London Fashion Week: Men’s is undergoing a revamp. The branding switch was announced in an article by The Business of Fashion, revealing that it’d teamed up with young agency Superimpose Studio, who’d previously worked with the likes of adidas Originals, Burberry and Childish Gambino, to name a few.
“Brands usually come to us because they need an injection of life,” Superimpose’s Ollie Olanipekun told BoF. The two year plan is a gradual rollout but, more importantly, a small admittance that perhaps LFW:M did need to catch up to the array of young designers it hosts. More than anything, it signals that there is the potential to do more with the event with some left-field thinking.

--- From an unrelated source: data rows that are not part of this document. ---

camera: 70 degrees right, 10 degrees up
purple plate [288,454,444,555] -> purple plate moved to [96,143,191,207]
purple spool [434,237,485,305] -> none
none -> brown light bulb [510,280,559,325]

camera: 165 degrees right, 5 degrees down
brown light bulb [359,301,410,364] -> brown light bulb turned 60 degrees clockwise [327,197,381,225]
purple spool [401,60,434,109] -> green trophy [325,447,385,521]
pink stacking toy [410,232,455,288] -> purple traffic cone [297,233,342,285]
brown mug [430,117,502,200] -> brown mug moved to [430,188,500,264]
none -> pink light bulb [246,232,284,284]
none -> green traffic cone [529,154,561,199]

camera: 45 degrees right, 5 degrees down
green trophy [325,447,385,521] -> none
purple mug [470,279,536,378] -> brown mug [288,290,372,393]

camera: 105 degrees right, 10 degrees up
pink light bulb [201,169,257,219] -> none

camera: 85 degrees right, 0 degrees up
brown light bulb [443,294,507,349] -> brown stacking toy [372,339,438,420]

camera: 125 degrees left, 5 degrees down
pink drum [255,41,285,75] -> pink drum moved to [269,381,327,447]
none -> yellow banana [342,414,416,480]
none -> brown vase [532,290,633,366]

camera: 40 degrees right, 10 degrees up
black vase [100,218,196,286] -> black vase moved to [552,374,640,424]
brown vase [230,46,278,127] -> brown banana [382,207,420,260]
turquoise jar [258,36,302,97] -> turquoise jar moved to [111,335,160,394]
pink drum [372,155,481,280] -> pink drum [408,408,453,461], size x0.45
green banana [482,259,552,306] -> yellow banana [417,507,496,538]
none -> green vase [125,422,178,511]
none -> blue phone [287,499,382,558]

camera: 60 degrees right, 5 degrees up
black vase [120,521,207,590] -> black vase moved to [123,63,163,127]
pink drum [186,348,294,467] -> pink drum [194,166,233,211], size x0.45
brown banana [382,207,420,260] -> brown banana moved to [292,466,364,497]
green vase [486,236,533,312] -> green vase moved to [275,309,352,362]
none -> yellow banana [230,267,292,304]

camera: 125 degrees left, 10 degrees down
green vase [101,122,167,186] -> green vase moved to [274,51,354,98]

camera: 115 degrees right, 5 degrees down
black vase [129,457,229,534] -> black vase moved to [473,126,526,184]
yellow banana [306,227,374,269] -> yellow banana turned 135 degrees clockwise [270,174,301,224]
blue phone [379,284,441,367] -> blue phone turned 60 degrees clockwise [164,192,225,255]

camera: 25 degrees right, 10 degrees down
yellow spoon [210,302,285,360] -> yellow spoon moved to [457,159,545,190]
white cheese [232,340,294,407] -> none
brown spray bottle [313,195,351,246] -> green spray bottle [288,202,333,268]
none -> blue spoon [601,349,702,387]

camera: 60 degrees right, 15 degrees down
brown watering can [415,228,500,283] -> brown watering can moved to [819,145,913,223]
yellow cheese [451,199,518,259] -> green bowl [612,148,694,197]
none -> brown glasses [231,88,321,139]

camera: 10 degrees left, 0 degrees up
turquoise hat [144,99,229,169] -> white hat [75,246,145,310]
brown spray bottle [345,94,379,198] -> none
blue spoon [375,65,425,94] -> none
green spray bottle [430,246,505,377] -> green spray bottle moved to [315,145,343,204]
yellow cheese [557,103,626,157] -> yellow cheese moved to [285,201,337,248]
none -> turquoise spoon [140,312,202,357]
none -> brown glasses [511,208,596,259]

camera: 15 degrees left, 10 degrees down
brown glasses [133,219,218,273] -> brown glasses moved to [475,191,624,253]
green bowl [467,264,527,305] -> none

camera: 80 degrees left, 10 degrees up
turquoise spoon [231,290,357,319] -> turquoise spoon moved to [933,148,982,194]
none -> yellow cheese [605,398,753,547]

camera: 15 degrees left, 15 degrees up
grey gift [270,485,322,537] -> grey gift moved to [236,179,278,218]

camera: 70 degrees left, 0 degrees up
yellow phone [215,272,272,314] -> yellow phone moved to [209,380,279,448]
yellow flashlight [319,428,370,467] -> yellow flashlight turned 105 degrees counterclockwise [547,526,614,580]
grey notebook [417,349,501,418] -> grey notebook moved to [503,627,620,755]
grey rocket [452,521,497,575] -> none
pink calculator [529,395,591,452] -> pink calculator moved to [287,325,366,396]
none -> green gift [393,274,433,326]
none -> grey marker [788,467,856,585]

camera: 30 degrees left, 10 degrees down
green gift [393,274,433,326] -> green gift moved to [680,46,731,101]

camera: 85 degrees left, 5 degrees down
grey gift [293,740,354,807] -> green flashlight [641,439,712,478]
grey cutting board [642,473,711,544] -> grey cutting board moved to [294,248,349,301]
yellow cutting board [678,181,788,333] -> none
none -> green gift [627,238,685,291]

Potential is a word often connected with London’s fashion scene. With sponsorships and grants that are geared towards the first few seasons of a designer’s lifespan, this leads to designers who come racing out of the gate and then have the rug pulled from underneath them as their funding comes to an end.
The cycle has been repeated so often that there’s now a clear track for a London designer going down this well-trodden path. There’s usually a few unexpected collaborations for a season or two and then a fledgling sportswear brand swoops in and sponsors the designer’s entire show, forcing them to become second billing in their own collection. Typically the next step is to work for an established house, folding their own label and avoiding the stresses and pitfalls of being a young designer. It was a scenario that repeated itself a few times this season, albeit with slight variations.
But there are instances when that potential is realized. Craig Green and Martine Rose are current stalwarts of LFW:M, bringing a plethora of press and buyers to each of their shows. Green held this season’s show once again in the Vault, the original Billingsgate Fish Market, this time making the runway a mirrored floor that made the space look like something out of a Stanley Kubrick film.
Rose, meanwhile, went to a rather typical ‘80s office building to pay homage to ‘80s subculture and speak about Britain’s current mess of a political scene via clowns next to a ‘promising Britain’ slogan. Rose explained the direction by saying, “I did lots of cartoon prints and clowns that feel sort of playful but sinister as well, because there is something laughable about what’s happening, but also absolutely terrifying.” It’s taken longer than it should’ve considering her design skill, but Rose is now clearly ensconced as one of London’s premier names.
Other clear standouts were Kiko Kostadinov, Nicholas Daley and Paria Farzaneh, each of which staged attention-grabbing shows. The latter hosted a runway show/gig, with musical group Sons of Kemet taking part in the runway one by one, gradually building the music until there was a full-on concert that saw the likes of actor Riz Ahmed enthusiastically joining in the festivities. It was the kind of scene that invited the often spoiled attendees to look beyond the narrow purview of fashion with no real-world context and instead made the clothes part of people’s everyday lives.
Elsewhere, Bianca Saunders and Ahluwalia Studio showed clear signs of promise. It’s unfair to judge designers fresh from University by the same standards as those with shoe collaborations and several stockists under their belt, but there’s a clear overarching story — be it exploring sustainability or male identity — to both these designers collections that shows how both will be a talent to watch in the future.
Returning to prominence were Lou Dalton, Chayalan and Michiko Koshino. Dalton’s penchant for relatively understated design meant that she was lost in the shuffle when logomania and streetwear took over. But with the pendulum gradually swinging away from that, she’s regained admirers while Chalayan and Michiko Koshino showed that London isn’t just a constant stream of newness.
The collection of names who showed their collections this season displayed that there’s more than enough talent in London to make it an exciting and varied event, but overall it still felt slightly bloated at three and a half days long, with a group of designers who either didn’t need a runway show or didn’t warrant one.
LFW:M has been teetering on the brink for a while, with the persistent rumor that it will come to an end never quite leaving people’s minds. The problem HYPEBEAST had with last season — that the event itself was out of step with the designers on show — still persisted, but it became clear that steps were being made to address that. This season showed that there is potential for it be truly relevant again. Whether it actually happens remains to be seen.